Given data:
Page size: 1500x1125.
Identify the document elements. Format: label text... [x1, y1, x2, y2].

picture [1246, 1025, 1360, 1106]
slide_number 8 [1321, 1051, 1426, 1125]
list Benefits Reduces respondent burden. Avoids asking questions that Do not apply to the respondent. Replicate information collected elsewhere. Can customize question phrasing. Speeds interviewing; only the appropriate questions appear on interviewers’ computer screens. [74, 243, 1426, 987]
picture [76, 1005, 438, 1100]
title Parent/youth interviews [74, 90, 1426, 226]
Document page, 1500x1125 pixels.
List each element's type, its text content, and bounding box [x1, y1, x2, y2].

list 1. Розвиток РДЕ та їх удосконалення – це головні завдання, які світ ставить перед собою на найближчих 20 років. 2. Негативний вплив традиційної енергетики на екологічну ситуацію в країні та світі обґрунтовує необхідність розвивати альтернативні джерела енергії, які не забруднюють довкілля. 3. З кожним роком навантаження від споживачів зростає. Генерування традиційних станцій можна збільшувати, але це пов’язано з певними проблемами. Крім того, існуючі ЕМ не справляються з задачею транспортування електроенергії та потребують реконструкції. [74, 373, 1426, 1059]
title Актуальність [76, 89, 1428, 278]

--

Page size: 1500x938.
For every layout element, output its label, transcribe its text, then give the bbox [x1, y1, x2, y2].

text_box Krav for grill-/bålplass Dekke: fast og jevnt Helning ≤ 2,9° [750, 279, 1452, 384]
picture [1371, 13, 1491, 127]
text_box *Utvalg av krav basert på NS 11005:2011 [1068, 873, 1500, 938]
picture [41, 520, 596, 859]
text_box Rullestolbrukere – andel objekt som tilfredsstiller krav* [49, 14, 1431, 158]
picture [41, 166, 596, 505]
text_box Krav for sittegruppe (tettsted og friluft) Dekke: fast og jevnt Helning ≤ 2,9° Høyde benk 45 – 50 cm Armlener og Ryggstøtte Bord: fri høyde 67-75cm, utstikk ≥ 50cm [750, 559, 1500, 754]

Task:
All lines above from the line with "Page size: 1500x1125." through the line with "Document page, 1500x1125 pixels.", both included, are to be set down exactly, with nothing else.

Your response:
Page size: 1500x1125.
Identify the document elements. Format: label text... [x1, y1, x2, y2].

picture [1246, 1025, 1360, 1106]
slide_number 8 [1321, 1051, 1426, 1125]
list Benefits Reduces respondent burden. Avoids asking questions that Do not apply to the respondent. Replicate information collected elsewhere. Can customize question phrasing. Speeds interviewing; only the appropriate questions appear on interviewers’ computer screens. [74, 243, 1426, 987]
picture [76, 1005, 438, 1100]
title Parent/youth interviews [74, 90, 1426, 226]
Document page, 1500x1125 pixels.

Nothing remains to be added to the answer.